*** Input material ***

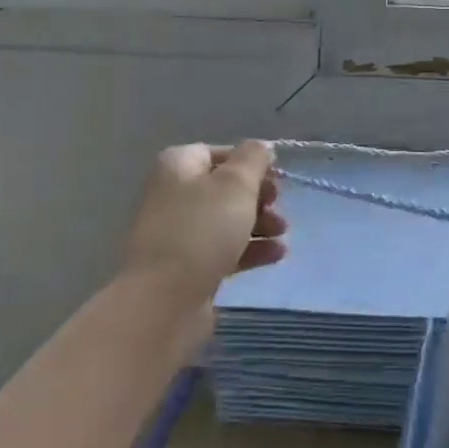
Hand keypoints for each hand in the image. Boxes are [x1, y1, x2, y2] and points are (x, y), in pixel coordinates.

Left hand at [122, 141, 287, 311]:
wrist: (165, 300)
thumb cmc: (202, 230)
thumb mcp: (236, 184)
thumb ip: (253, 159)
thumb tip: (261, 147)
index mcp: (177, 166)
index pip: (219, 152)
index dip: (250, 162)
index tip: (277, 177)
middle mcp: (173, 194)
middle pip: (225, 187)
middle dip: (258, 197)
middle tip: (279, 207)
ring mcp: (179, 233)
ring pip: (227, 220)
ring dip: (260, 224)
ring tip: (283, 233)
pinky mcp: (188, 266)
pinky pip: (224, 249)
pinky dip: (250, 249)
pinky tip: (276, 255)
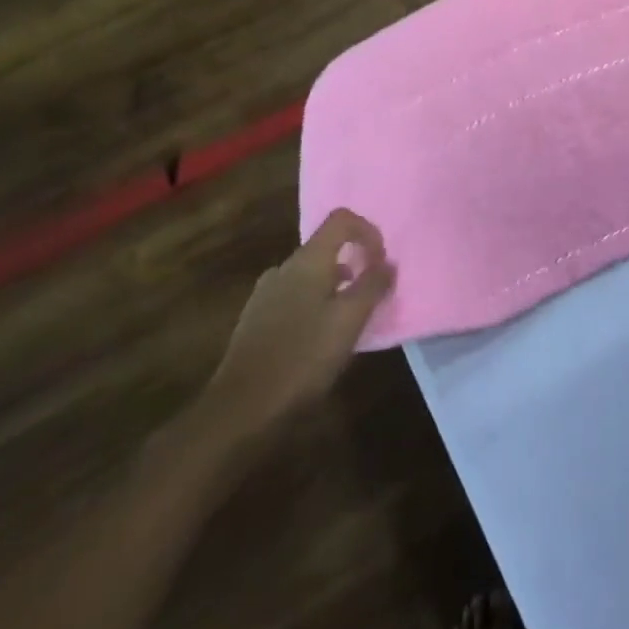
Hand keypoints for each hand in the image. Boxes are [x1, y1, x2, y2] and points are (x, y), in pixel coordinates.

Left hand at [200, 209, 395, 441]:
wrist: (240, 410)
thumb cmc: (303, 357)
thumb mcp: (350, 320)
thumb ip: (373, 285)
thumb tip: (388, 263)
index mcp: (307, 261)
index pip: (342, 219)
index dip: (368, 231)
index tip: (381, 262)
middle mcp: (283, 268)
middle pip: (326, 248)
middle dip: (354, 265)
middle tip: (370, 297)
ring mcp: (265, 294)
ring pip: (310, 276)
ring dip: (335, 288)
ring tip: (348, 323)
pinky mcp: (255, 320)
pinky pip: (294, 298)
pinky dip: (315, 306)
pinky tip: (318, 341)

***
*** Input material ***

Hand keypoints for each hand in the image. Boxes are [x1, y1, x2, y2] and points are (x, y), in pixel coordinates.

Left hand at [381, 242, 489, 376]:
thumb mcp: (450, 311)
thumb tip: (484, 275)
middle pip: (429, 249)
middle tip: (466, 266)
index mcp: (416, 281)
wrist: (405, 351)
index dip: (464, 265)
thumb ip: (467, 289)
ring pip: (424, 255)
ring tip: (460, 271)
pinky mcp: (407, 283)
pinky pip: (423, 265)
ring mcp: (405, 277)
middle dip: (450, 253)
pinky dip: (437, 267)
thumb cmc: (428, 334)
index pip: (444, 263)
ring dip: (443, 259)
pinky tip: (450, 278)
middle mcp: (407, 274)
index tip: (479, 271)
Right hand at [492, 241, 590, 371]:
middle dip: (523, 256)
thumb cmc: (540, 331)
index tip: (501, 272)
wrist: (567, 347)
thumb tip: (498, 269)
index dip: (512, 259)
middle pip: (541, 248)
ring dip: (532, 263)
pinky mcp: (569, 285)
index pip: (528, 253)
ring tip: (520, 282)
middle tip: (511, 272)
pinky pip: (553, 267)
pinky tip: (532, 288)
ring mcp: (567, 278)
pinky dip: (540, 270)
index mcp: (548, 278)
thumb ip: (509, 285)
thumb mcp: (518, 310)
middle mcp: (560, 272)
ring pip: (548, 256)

***

* What is expected
Starting at the line with "middle mcp: (173, 194)" and finishing at the line with "wrist: (240, 410)", copy the material above exactly, both lines included. Nothing else goes in, and no pictures.

* Answer to the problem
middle mcp: (173, 194)
middle pip: (225, 187)
middle dip: (258, 197)
middle tip: (279, 207)
ring mcp: (179, 233)
ring pip: (227, 220)
ring dip: (260, 224)
ring tip: (283, 233)
pinky mcp: (188, 266)
pinky pip: (224, 249)
pinky dip: (250, 249)
pinky tip: (276, 255)
Hand keypoints for each hand in the image. Boxes are [x1, y1, x2, y2] and points are (x, y), in pixel coordinates.

Left hand at [200, 209, 395, 441]:
wrist: (240, 410)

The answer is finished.